Esse Deus aí, conhecido por todos, deu mais uma prova de que prefere uns filhos a outros: gosta mais dos homens, sobretudo os brancos. Quando criou a todos, disse que o homem deveria mandar na mulher e que caberia a nós obedecê-los. Temos que obedecer a Pai, ao pai, ao irmão, ao marido… também ao chefe, ao prefeito, ao presidente… também ao colega de trabalho ou aquele homem que conhecemos na balada e que exige um beijo que não queremos dar. Temos que obedecer, fomos feitas para isso aos olhos do Pai. Deus ainda nomeou um de seus filhos, aquele que chamou de Cristo, outro homem, branco, louro dos olhos azuis, nariz fino, rapaz de porte, para controlar a humanidade em seu nome. Mas algo saiu errado… esse filho se tornou bom, bem diferente do Pai, do pai, se tornando alguém justo e salvando as minorias de serem apedrejadas.

“O ancião dos dias”, de William Blake | Foto: Reprodução

Mas sabe o que ando observando, minha gente? Parece que não basta ajoelharmos para que ele nos ame e nos reconheça como filho, não! Deus é racista, basta olhar para os pobres e miseráveis por aí! Essas pessoas, com seus joelhos feridos de tanto se ajoelhar, ainda vivem nas favelas, nos becos, debaixo das pontes, nas praças, nas ruas. Essas pessoas não têm direito, aos olhos do Pai, à saúde e educação de qualidade, muito menos à cultura e ao lazer. Essas pessoas parecem ser consideradas menos gente e morrem, todos os dias, por não terem sido feitos à imagem e semelhança do Pai.

Pois é… esse pai com traços europeus parece ser xenofóbico também. Não aceita o diferente e incentiva seus filhos a fazerem guerra. Sim, Deus também adora guerras, sabe? Ele pede para que seus filhos matem uns aos outros em seu nome. Parece que ele se sente bem em saber que aqueles que ajoelham aos seus pés exijam que os outros também o façam, mesmo que isso seja só uma desculpa, não é mesmo? Porque, afinal de contas, esses filhos mimados criados pelo Pai querem mesmo é a terra dos outros. Os filhos mimados pelo pai manipulam sua vaidade e usam seu nome para matar os outros filhos vistos como indignos dessa Terra. Para ser digno tem que se ajoelhar! A mensagem é esta, desde que nascemos: se ajoelhe aos pés de Deus, homem, branco, onipotente, que será agraciada.

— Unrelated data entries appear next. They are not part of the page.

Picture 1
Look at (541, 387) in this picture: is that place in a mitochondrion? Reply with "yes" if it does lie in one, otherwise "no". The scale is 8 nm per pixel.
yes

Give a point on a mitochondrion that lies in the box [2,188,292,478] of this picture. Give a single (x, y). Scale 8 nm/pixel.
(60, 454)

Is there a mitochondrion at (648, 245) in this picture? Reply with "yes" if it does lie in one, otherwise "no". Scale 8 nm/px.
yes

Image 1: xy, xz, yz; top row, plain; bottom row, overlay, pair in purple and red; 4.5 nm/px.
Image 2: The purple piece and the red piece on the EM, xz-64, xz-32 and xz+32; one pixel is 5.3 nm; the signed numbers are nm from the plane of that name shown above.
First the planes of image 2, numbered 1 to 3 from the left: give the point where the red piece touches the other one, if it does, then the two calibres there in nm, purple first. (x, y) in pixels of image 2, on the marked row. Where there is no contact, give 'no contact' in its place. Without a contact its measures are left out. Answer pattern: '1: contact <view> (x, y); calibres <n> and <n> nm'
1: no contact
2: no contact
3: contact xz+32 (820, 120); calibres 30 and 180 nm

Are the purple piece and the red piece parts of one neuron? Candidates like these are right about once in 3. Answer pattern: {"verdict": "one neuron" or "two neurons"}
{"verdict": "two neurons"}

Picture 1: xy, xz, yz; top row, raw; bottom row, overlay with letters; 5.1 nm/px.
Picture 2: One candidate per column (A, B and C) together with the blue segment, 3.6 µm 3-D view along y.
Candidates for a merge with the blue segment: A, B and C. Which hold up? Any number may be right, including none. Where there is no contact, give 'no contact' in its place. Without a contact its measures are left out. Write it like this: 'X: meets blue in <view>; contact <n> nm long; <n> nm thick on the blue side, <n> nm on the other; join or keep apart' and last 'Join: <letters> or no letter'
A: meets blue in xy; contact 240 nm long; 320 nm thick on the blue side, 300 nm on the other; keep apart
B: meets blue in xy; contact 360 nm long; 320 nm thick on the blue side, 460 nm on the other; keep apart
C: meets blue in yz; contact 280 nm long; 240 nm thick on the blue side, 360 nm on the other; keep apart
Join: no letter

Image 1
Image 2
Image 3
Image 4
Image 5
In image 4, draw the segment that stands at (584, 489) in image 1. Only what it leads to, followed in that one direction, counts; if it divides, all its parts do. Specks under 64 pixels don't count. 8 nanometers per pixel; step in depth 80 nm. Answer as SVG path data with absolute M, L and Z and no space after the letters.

Agora imaginem só se Deus fosse uma mulher? Deusa Mãe… não lhe soa perfeito? Uma Deusa carinhosa que, mesmo errando, tenta sempre acalmar seus filhos, mostrar que todos tem os mesmos direitos e que os ama de forma igual. Ok, nem precisava ser uma Deusa, mas um Deus que fosse como tantos pais por aí que, mesmo tendo sido criado no meio de um ambiente machista, racista, capacitista e xenofóbico tenta ser um pai melhor, ensinando aos seus filhos como ser alguém mais humano.

Com este texto desabafo, não quero criticar o deus de ninguém, mas a forma como as pessoas usam o nome dele para a dominação política, social e para atender aos próprios interesses. Se Deus existe — e não digo nem que não nem que sim, pois sou cientista e preciso de provas para afirmar algo — ele não é como vocês o descrevem. Deus deve ser amor e amor não combina com guerra e injustiça.

Daniella França é doutora em Biologia. É colaboradora do Jornal Opção.